It's so bad that the courts have given him a no contact order for my son. How can they say it's safe for him to see one child but not another?

OP posts:
Isitsixoclockalready · 04/09/2019 11:51

You can't let that sort of thing go OP. We've all got a responsibility to report a concern and I'm just sorry to note that social services were not effective. You have definitely done the right thing and I hope that your concerns are taken seriously.

Sicario · 04/09/2019 11:52

Well done. Thank god you reported it. Violence against women and girls must stop, and you have been instrumental in that.

What a horrible horrible bastard.

Wereeaglesdare · 04/09/2019 11:59

Keep speaking up for that little girl. Good on you for being brave enough to stand up for her. The important thing is that you know its wrong and your doing something about it.
Keep calling keep reporting keep sending emails to her school. Make somebody listen. Punching a six year old is just despicable. Talk to her mum make her listen.

**Listed entries:**
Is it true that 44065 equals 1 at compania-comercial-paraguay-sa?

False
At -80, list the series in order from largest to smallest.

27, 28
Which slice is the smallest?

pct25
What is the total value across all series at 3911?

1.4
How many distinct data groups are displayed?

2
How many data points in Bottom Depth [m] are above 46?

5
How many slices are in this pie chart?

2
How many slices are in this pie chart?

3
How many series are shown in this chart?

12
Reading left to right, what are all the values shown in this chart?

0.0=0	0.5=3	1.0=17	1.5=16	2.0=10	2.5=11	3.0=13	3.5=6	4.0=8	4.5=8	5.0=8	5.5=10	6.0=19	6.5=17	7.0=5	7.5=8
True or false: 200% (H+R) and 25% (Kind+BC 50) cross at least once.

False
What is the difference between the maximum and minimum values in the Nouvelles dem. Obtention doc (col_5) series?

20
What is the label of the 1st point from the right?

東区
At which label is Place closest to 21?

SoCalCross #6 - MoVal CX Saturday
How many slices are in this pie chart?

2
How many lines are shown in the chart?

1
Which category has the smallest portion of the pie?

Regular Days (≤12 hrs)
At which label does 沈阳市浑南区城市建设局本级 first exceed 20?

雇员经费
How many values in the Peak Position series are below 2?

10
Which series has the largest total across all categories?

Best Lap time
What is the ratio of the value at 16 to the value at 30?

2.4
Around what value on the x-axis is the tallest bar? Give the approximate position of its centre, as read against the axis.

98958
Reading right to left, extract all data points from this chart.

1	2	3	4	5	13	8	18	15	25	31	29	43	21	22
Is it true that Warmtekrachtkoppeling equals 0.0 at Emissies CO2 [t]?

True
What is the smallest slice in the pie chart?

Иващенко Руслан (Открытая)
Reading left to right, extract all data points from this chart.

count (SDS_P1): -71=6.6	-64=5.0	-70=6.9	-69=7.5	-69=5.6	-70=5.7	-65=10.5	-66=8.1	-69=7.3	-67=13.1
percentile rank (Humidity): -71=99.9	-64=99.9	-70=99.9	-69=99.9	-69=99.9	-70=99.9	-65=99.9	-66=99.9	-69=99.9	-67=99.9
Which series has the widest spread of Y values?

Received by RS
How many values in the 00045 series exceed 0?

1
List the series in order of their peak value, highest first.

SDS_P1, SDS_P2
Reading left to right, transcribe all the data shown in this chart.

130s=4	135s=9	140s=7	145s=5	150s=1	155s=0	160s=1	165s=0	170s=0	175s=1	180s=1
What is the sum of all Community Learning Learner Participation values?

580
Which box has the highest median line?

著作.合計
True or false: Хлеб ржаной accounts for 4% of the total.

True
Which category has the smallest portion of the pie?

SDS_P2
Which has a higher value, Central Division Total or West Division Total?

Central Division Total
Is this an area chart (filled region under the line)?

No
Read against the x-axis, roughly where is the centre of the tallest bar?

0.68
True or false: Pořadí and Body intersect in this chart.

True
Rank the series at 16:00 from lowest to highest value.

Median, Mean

**Work instruction 1:** In the thread, rewrite the paragraph starting "You can't let that sort of thing go OP" more briefly, keeping its main points.
**Work instruction 2:** Copy the thread text between "Wereeaglesdare · 04/09/2019" and "make her listen.", inclusive, swapping "little girl" for "young girl".
**Work instruction 3:** In the thread, what reason does Isitsixoclockalready give for saying the original poster can't let the matter go?

**Written answer 1:** Don't let this go, OP, because everyone has a duty to report a concern. It's a pity social services weren't effective, but you definitely did the right thing, and hopefully your concerns will be taken seriously.

**Written answer 2:**
Wereeaglesdare · 04/09/2019 11:59

Keep speaking up for that young girl. Good on you for being brave enough to stand up for her. The important thing is that you know its wrong and your doing something about it.
Keep calling keep reporting keep sending emails to her school. Make somebody listen. Punching a six year old is just despicable. Talk to her mum make her listen.

**Written answer 3:** Everyone has a responsibility to report a concern.